Dear Editorial Board,
My name is Logan Fraigun (He/Him). I am a third year political science student. I am associated with Hillel, the largest Jewish campus organization in the world, AEPi, the largest Jewish fraternity, and Chabad, one of the largest Jewish religious organizations in the world.
As a UCR student and an educated reader, I find your recent article “Timeline: A Brief History of Palestine and Israel” full of mistakes. I understand that the history of the Israel-Palestinian conflict is complex and it is not easy to summarize it in one article, but many key facts that impacted the lives of millions in that region were left out or distorted. I hope that in the future you would use more reliable sources which could help to refute the incorrect narrative.
Here are a few corrections:
The Israeli War of Independence is described as “a series of conflicts in which Arabs attacked Jewish settlements and institutions, and Jewish people attacked Palestinians.” In fact, Israel was invaded by the armies of Jordan, Egypt, Syria, Lebanon and Iraq. According to the Department of State, the war was fought between the Israel arm forces and the armies of surrounding Arab countries, not by Palestinian civilians.
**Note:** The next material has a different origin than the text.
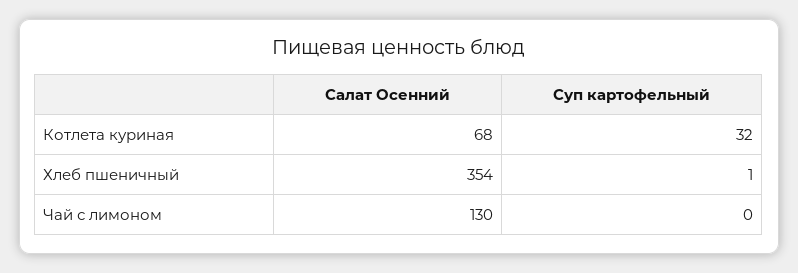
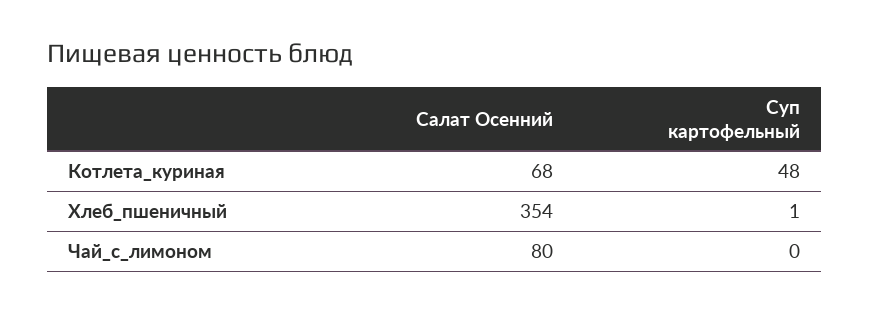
Суп картофельный, Котлета куриная: 32 -> 48
Салат Осенний, Чай с лимоном: 130 -> 80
Additionally, when the article addresses the Six-Day War of 1967, it complains that as a result of the war, Israel “got control of the whole of Palestine,” but it completely ignores why the war was fought in the first place. The Six-Day War was forced on Israel by Egypt’s President Nasser, who mined the port of Eilat and required the UN to remove its peacekeepers from the borders of Israel, all in preparation for an imminent attack on Israel by the United Arab Republic.
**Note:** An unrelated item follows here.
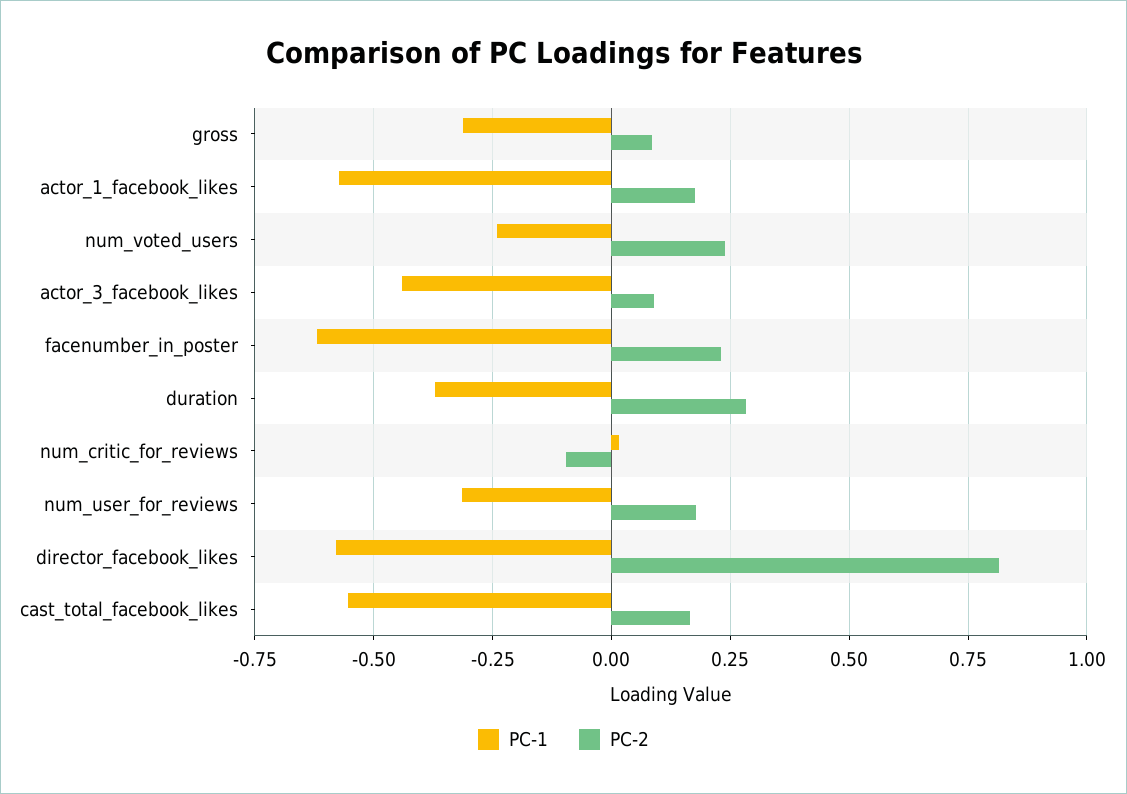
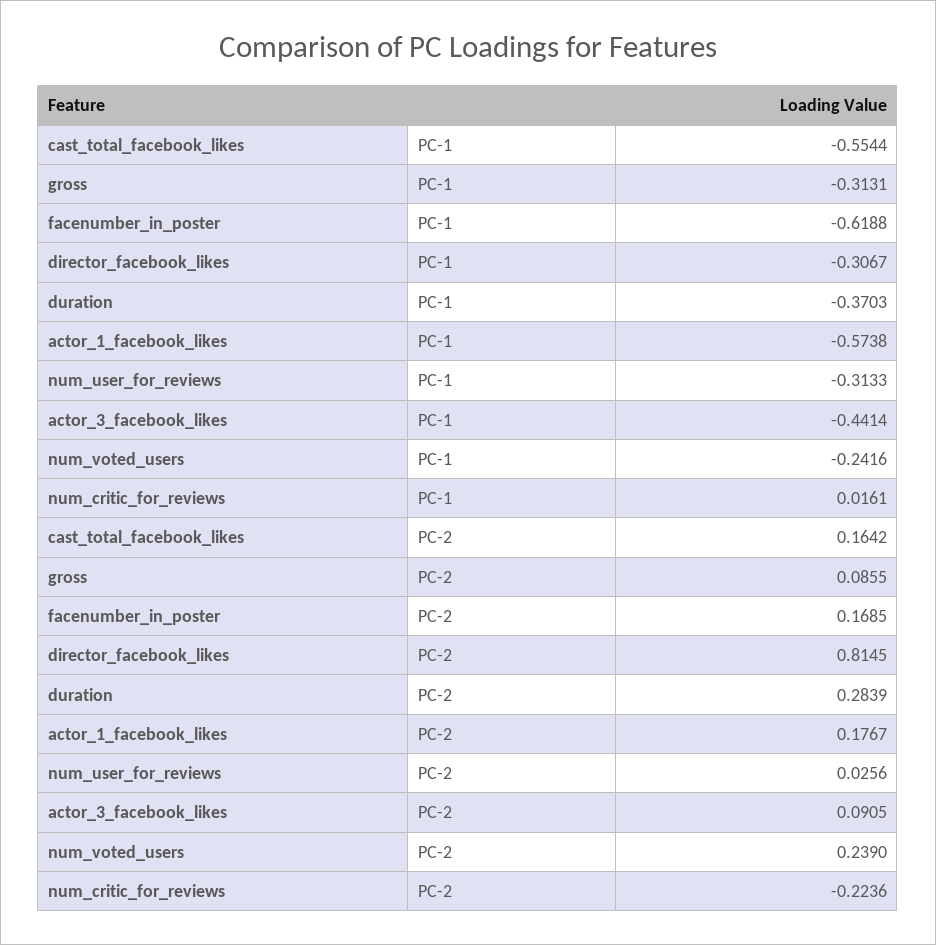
PC-2, facenumber_in_poster: 0.225 -> 0.1685
PC-2, num_critic_for_reviews: -0.1 -> -0.2236
PC-2, num_user_for_reviews: 0.175 -> 0.0256
PC-1, director_facebook_likes: -0.575 -> -0.3067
According to the CIA, Office of Political Research, in 1973, the USSR provided weapons to Egypt and Syria and not the other way around.
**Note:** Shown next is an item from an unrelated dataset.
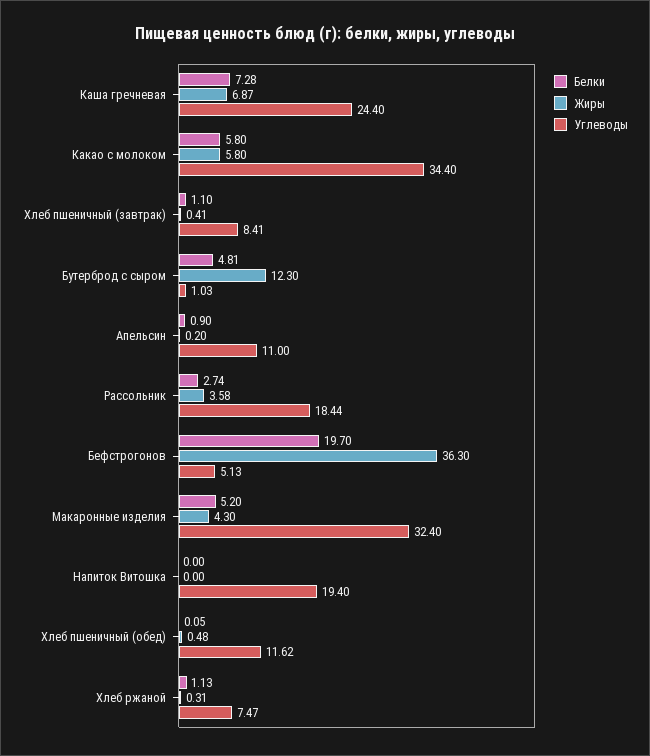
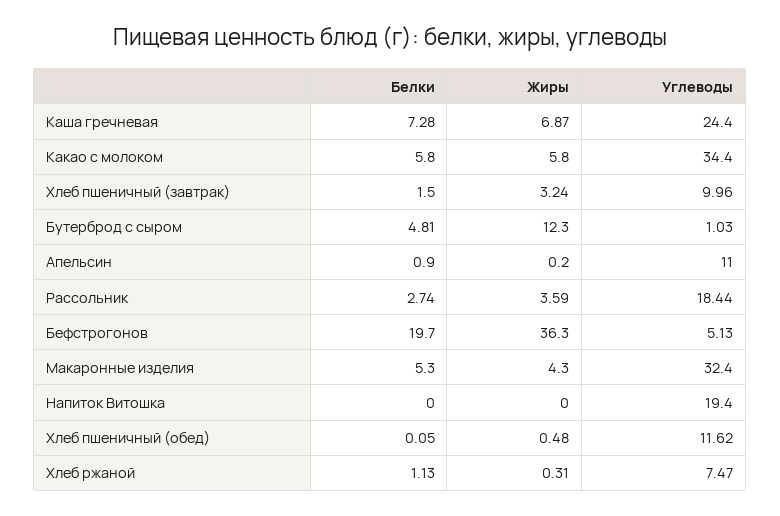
Белки, Хлеб пшеничный (завтрак): 1.1 -> 1.5
Жиры, Хлеб пшеничный (завтрак): 0.41 -> 3.24
Углеводы, Хлеб пшеничный (завтрак): 8.41 -> 9.96
Жиры, Рассольник: 3.58 -> 3.59
Белки, Макаронные изделия: 5.2 -> 5.3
The article ignored the peace offers by Prime Minister Barak in 2000 and Prime Minister Olmert in 2008 that were declined by the Palestinian leadership. Abu Mazen admitted that it was a mistake in an article by Elliot Abrams. In President Bill Clinton’s autobiography, especially the chapter about the 2000 talks, you could have understood how Arafat failed to establish an independent state for his people.